What is free – what is not

When you are working in the campus area with a computer connected to the university network, you may search information with UEF-Primo or Google Scholar or a reference database. If you find an interesting article, you click it to read it and usually the article opens.

This might give an impression that most of the scientific information is free. Actually, this is not the case. The university library pays for subscription of the scientific journals. The access is based on the IP-addresses of the network.

A detail of the action menu of IEEE xplore database. On the right the text: Access provided by University of Eastern Finland.
Many databases are also acquired by the library.

Remote access allows access regardless the place

Fortunately, the access is possible also outside the university network. You are required to log-in in UEF Primo. After logging in, all the resources are available again. The right to use resources is valid as long as you have a university user account, regardless of the place and time.

Read more about logging in and remote access from library web pages.

Locate open access versions

An article originally published behind a paywall might be available openly on other place than the original publication.

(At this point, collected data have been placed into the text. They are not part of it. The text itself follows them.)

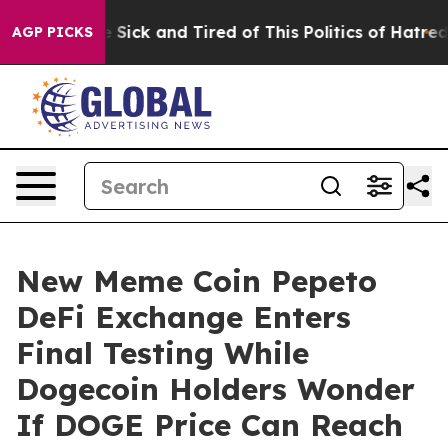
le Are Sick and Tired of This Politics of Hatred”
The S
AGP PICKS
New Meme Coin Pepeto
DeFi Exchange Enters
Final Testing While
Dogecoin Holders Wonder
If DOGE Price Can Reach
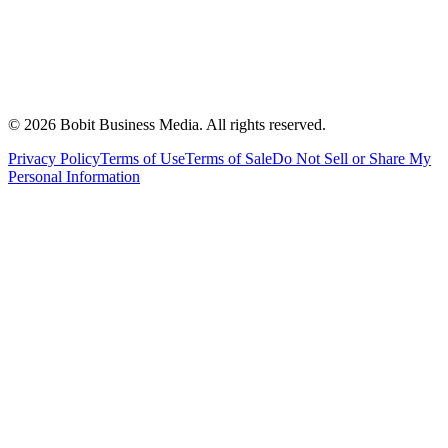
©
2026
Bobit Business Media. All rights reserved.
Privacy Policy
Terms of Use
Terms of Sale
Do Not Sell or Share My
Personal Information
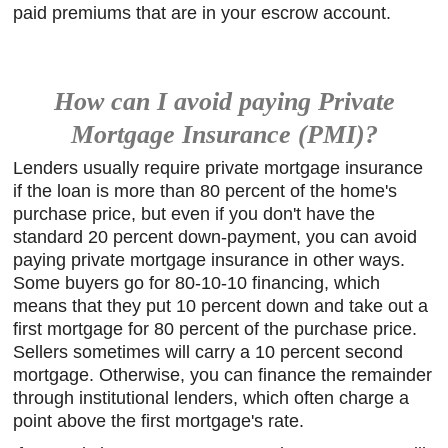
paid premiums that are in your escrow account.
How can I avoid paying Private
Mortgage Insurance (PMI)?
Lenders usually require private mortgage insurance
if the loan is more than 80 percent of the home's
purchase price, but even if you don't have the
standard 20 percent down-payment, you can avoid
paying private mortgage insurance in other ways.
Some buyers go for 80-10-10 financing, which
means that they put 10 percent down and take out a
first mortgage for 80 percent of the purchase price.
Sellers sometimes will carry a 10 percent second
mortgage. Otherwise, you can finance the remainder
through institutional lenders, which often charge a
point above the first mortgage's rate.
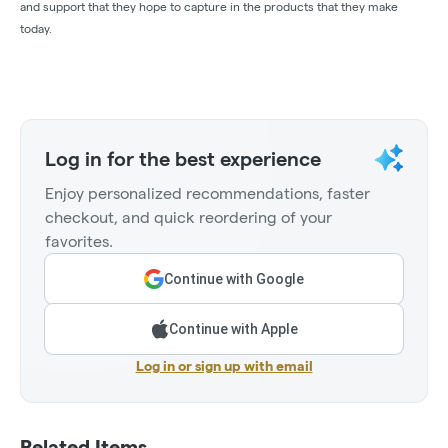
and support that they hope to capture in the products that they make
today.
Log in for the best experience
Enjoy personalized recommendations, faster
checkout, and quick reordering of your
favorites.
Continue with Google
Continue with Apple
Log in or sign up with email
Related Items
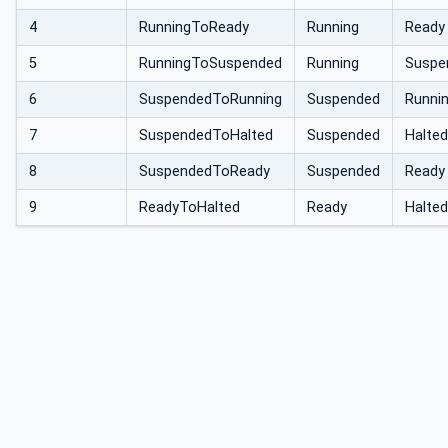
4
RunningToReady
Running
Ready
5
RunningToSuspended
Running
Suspe
6
SuspendedToRunning
Suspended
Runni
7
SuspendedToHalted
Suspended
Halted
8
SuspendedToReady
Suspended
Ready
9
ReadyToHalted
Ready
Halted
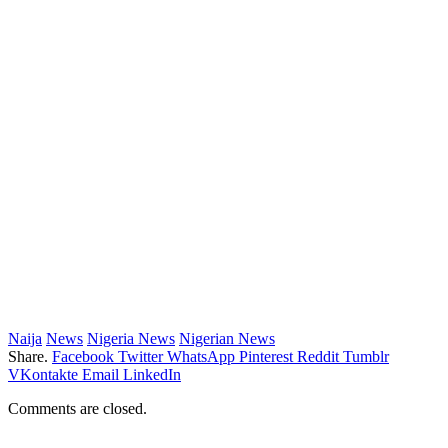
Naija
News
Nigeria News
Nigerian News
Share.
Facebook
Twitter
WhatsApp
Pinterest
Reddit
Tumblr
VKontakte
Email
LinkedIn
Comments are closed.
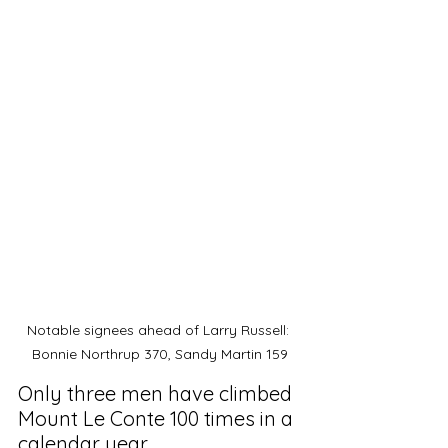
Notable signees ahead of Larry Russell: 
Bonnie Northrup 370, Sandy Martin 159
Only three men have climbed 
Mount Le Conte 100 times in a 
calendar year. 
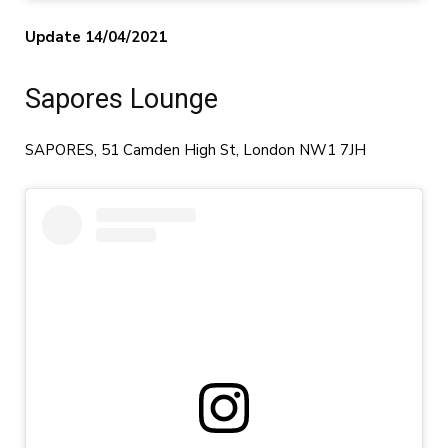
Update 14/04/2021
Sapores Lounge
SAPORES, 51 Camden High St, London NW1 7JH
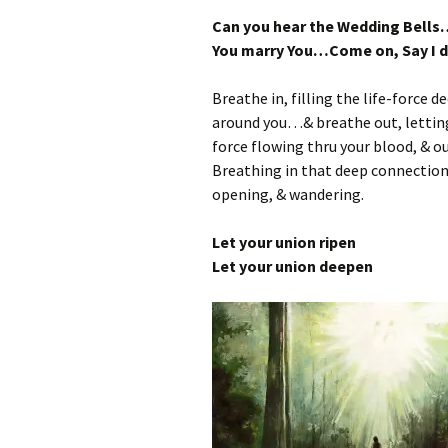
Can you hear the Wedding Bells
You marry You…Come on, Say I
Breathe in, filling the life-force d
around you…& breathe out, letting 
force flowing thru your blood, & ou
Breathing in that deep connection 
opening, & wandering.
Let your union ripen
Let your union deepen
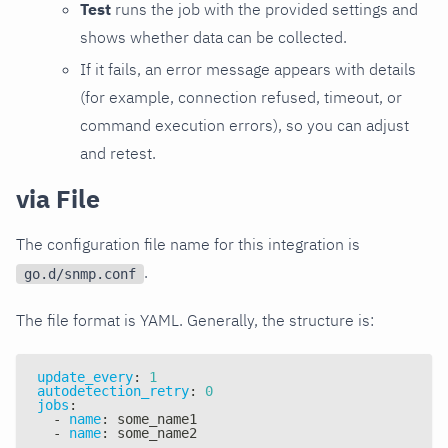
Test
runs the job with the provided settings and
shows whether data can be collected.
If it fails, an error message appears with details
(for example, connection refused, timeout, or
command execution errors), so you can adjust
and retest.
via File
The configuration file name for this integration is
.
go.d/snmp.conf
The file format is YAML. Generally, the structure is:
update_every
:
1
autodetection_retry
:
0
jobs
:
-
name
:
 some_name1
-
name
:
 some_name2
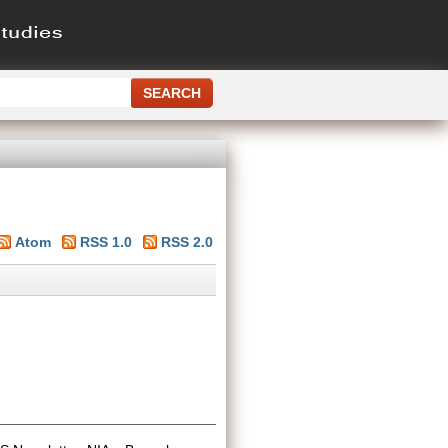
Atom
RSS 1.0
RSS 2.0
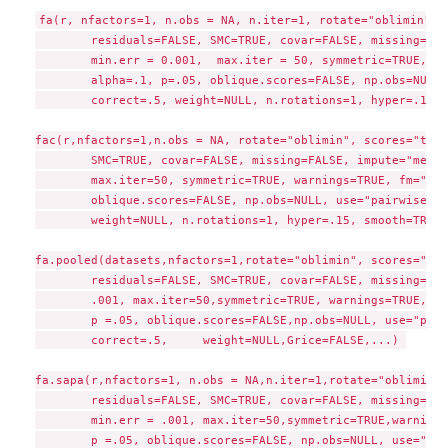
fa(r, nfactors=1, n.obs = NA, n.iter=1, rotate="oblimin", s
	residuals=FALSE, SMC=TRUE, covar=FALSE, missing=FALSE,	impute="none",

	min.err = 0.001,  max.iter = 50, symmetric=TRUE, warnings=TRUE, fm="minres",

 	alpha=.1, p=.05, oblique.scores=FALSE, np.obs=NULL, use="pairwise", cor="cor",

 	correct=.5, weight=NULL, n.rotations=1, hyper=.15, smooth=TRUE,Grice=FALSE,...)

fac(r,nfactors=1,n.obs = NA, rotate="oblimin", scores="tenB
 	SMC=TRUE, covar=FALSE, missing=FALSE, impute="median", min.err = 0.001, 

	max.iter=50, symmetric=TRUE, warnings=TRUE, fm="minres", alpha=.1,

	oblique.scores=FALSE, np.obs=NULL, use="pairwise", cor="cor", correct=.5, 

	weight=NULL, n.rotations=1, hyper=.15, smooth=TRUE,Grice=FALSE,...)

fa.pooled(datasets,nfactors=1,rotate="oblimin", scores="reg
	residuals=FALSE, SMC=TRUE, covar=FALSE, missing=FALSE,impute="median", min.err = 

	.001, max.iter=50,symmetric=TRUE, warnings=TRUE, fm="minres", alpha=.1, 

	p =.05, oblique.scores=FALSE,np.obs=NULL, use="pairwise", cor="cor",

	correct=.5,	weight=NULL,Grice=FALSE,...) 

fa.sapa(r,nfactors=1, n.obs = NA,n.iter=1,rotate="oblimin",
	residuals=FALSE, SMC=TRUE, covar=FALSE, missing=FALSE, impute="median", 

	min.err = .001, max.iter=50,symmetric=TRUE,warnings=TRUE, fm="minres", alpha=.1, 

	p =.05, oblique.scores=FALSE, np.obs=NULL, use="pairwise", cor="cor", correct=.5, 
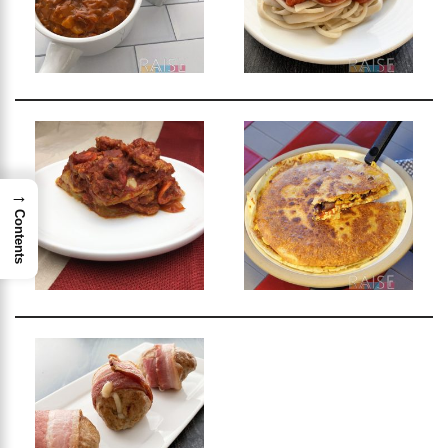
→
Contents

It is possible to install an add-on in your computer’s browser that snoops on whether an article is available openly on some other web page. Add-ons include Unpaywall, Open Access Button as well as Google Scholar Button.

Read more about searching and tracking about open access publications from the UEF Library Guide for open publications searching.

To Do:

  1. Log in to UEF-Primo for getting access to all acquired materials by the university
  2. Try to locate open versions of the articles the university has no access.